◆ RECORDS SUPPLIED:
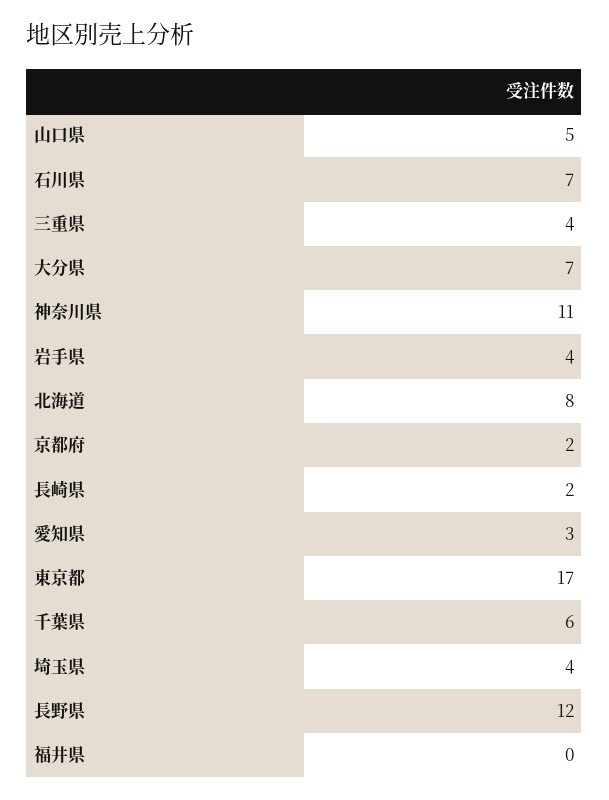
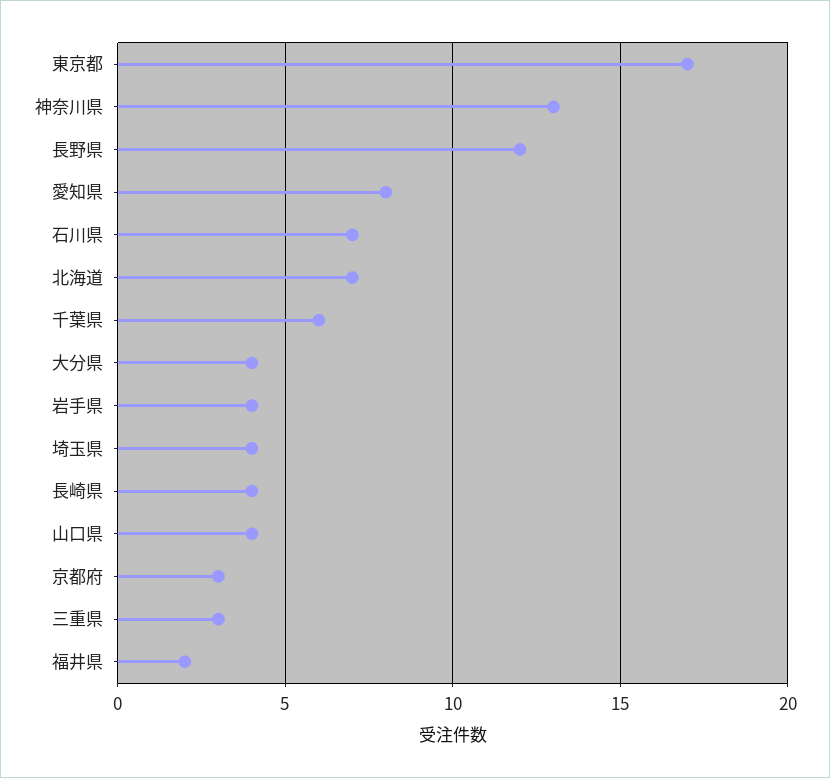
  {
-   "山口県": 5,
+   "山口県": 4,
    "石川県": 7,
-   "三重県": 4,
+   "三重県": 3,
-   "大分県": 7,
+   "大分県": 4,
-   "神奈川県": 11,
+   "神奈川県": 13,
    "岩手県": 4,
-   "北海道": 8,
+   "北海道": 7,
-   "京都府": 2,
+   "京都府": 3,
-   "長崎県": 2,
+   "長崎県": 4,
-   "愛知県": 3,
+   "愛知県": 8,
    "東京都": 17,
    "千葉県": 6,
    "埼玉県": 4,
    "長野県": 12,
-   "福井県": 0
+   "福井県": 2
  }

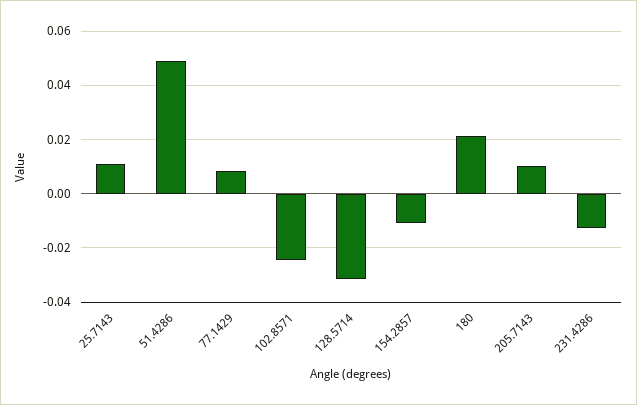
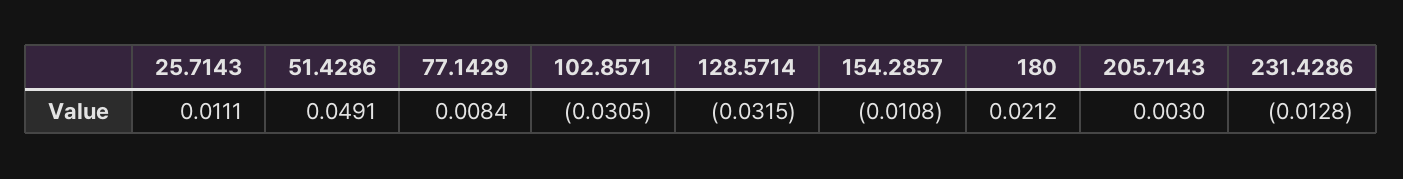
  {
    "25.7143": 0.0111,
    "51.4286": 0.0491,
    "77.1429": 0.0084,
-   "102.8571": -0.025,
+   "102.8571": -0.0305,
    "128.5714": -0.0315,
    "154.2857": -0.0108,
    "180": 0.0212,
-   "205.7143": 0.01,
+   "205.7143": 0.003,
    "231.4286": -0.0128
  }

◆ EXERCISE DIRECTIONS:
With pictures excluded, output the listing above exactly as it stands.

◆ FINAL ANSWER:
  {
-   "山口県": 5,
+   "山口県": 4,
    "石川県": 7,
-   "三重県": 4,
+   "三重県": 3,
-   "大分県": 7,
+   "大分県": 4,
-   "神奈川県": 11,
+   "神奈川県": 13,
    "岩手県": 4,
-   "北海道": 8,
+   "北海道": 7,
-   "京都府": 2,
+   "京都府": 3,
-   "長崎県": 2,
+   "長崎県": 4,
-   "愛知県": 3,
+   "愛知県": 8,
    "東京都": 17,
    "千葉県": 6,
    "埼玉県": 4,
    "長野県": 12,
-   "福井県": 0
+   "福井県": 2
  }

  {
    "25.7143": 0.0111,
    "51.4286": 0.0491,
    "77.1429": 0.0084,
-   "102.8571": -0.025,
+   "102.8571": -0.0305,
    "128.5714": -0.0315,
    "154.2857": -0.0108,
    "180": 0.0212,
-   "205.7143": 0.01,
+   "205.7143": 0.003,
    "231.4286": -0.0128
  }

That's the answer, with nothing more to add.